- [Passage to read]:
The Blind Chef Searching For Her Mother’s Recipes
May 30, 2023
Ha's parents emigrated from Vietnam in the mid-1970s. She was born in Southern California in 1979, then moved to Houston for most of her childhood and adolescence.
"Growing up, I ate a lot of great Vietnamese food and I took it for granted," Ha, 42, said. "I was embarrassed by the traditional Vietnamese foods my parents made me eat—pork belly, catfish. I used to think, 'Why can't I eat normal things like bologna and cheese?'"
When Ha was 14, her mother succumbed to cancer, and those traditional Vietnamese recipes were lost. She began missing the meals her mother made, particularly as a 20-year-old freshman in college fending for herself. It was then that she resolved that she’d teach herself to cook.
Quickly, Ha began to revel in the joy that cooking brought her and other people. She set out to re-create her mother's dishes, using Vietnamese cookbooks, her father's memories, and her own exceptional sense of taste. Then her eyesight began to fail.
Lidia and Christine Ha Make Thit Kho (Braised Pork Belly)

- [Activity A]:
Transcribe the part of the blind chef article that opens with the words containing "The Blind Chef" and closes with "herself to cook.".
- [Activity B]:
Write the next part of the blind chef article, picking up right after its last line.
The lines that come next are separate from the blind chef article.

[Saved data entries]
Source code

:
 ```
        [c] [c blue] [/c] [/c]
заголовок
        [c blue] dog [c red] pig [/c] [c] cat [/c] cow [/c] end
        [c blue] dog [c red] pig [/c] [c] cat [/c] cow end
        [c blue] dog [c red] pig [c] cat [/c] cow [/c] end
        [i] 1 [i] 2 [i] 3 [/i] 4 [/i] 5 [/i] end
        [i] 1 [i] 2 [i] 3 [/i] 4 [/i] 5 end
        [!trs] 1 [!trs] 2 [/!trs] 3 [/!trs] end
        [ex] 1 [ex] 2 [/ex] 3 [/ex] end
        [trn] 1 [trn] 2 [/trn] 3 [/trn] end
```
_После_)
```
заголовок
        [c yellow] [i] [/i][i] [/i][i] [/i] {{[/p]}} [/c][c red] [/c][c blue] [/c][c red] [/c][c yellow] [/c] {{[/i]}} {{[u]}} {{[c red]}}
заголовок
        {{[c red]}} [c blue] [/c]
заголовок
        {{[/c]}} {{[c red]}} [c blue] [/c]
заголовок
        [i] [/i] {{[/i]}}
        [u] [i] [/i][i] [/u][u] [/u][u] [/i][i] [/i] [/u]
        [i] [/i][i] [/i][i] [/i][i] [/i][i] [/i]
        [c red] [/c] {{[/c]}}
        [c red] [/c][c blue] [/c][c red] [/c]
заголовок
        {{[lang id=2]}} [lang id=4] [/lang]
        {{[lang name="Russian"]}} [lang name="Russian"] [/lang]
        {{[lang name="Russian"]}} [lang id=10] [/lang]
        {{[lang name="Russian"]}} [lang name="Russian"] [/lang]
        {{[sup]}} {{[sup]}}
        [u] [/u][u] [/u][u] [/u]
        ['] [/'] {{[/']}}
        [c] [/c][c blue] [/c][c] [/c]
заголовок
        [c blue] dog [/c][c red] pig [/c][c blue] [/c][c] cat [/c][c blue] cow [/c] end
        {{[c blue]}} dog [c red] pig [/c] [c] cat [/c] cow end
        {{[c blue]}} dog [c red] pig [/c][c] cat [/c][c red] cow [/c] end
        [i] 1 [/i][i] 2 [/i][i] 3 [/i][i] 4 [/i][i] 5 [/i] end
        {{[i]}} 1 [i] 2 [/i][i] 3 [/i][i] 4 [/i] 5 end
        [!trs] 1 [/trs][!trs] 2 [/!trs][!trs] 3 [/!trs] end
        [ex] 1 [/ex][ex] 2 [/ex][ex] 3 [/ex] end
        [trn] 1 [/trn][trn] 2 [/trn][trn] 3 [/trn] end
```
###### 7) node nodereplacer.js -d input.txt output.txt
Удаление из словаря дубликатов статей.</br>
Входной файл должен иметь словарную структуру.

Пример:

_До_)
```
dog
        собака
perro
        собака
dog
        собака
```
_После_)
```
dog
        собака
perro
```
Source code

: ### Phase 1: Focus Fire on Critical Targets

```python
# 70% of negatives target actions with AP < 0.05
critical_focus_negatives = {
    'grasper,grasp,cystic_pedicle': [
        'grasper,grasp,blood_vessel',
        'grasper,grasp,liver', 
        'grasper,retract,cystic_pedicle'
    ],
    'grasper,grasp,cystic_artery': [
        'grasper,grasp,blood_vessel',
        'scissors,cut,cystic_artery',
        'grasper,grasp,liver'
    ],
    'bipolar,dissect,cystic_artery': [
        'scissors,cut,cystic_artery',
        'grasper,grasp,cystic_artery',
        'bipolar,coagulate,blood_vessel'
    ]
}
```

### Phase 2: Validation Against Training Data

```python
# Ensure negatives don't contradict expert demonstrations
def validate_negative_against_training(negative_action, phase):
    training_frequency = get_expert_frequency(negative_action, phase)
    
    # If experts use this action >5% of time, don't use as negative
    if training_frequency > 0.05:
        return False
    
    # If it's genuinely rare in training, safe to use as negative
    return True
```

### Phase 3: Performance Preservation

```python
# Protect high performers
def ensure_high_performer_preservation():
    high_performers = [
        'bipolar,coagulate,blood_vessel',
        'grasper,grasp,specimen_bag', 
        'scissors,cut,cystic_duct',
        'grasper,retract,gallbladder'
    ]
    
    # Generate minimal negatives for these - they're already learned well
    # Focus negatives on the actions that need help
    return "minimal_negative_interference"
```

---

- [Response box A]:
The Blind Chef Searching For Her Mother’s Recipes
May 30, 2023
Ha's parents emigrated from Vietnam in the mid-1970s. She was born in Southern California in 1979, then moved to Houston for most of her childhood and adolescence.
"Growing up, I ate a lot of great Vietnamese food and I took it for granted," Ha, 42, said. "I was embarrassed by the traditional Vietnamese foods my parents made me eat—pork belly, catfish. I used to think, 'Why can't I eat normal things like bologna and cheese?'"
When Ha was 14, her mother succumbed to cancer, and those traditional Vietnamese recipes were lost. She began missing the meals her mother made, particularly as a 20-year-old freshman in college fending for herself. It was then that she resolved that she’d teach herself to cook.

- [Response box B]:
When the symptoms began, Ha didn’t know what to think. "I thought it was my contact lens, so I changed it to another one," she said. She scheduled a visit to an optometrist, who ran tests and thought it might be a brain tumor — and she was later misdiagnosed with multiple sclerosis. "It was not something I expected to hear at 20 years old," she said. In 2003, around four years after her first symptom, doctors confirmed that she had NMOSD. Often misdiagnosed as multiple sclerosis, neuromyelitis optica spectrum disorder, or NMOSD, most often affects the optic nerves and spinal cord and can lead to paralysis, sudden vision loss, or both. It was difficult, Ha said. Resources online about the disease were scarce, and Ha wasn’t aware of anyone else in Houston with NMOSD.
Despite it all, Ha kept cooking, but it wasn’t easy. Ha’s vision continued to gradually decrease over the years, meaning her experience with cooking kept changing. Each time she got used to a "new normal," like reading recipes in large fonts, she’d lose more vision, and then would have to start again, teaching herself the same skills again with less and less eyesight.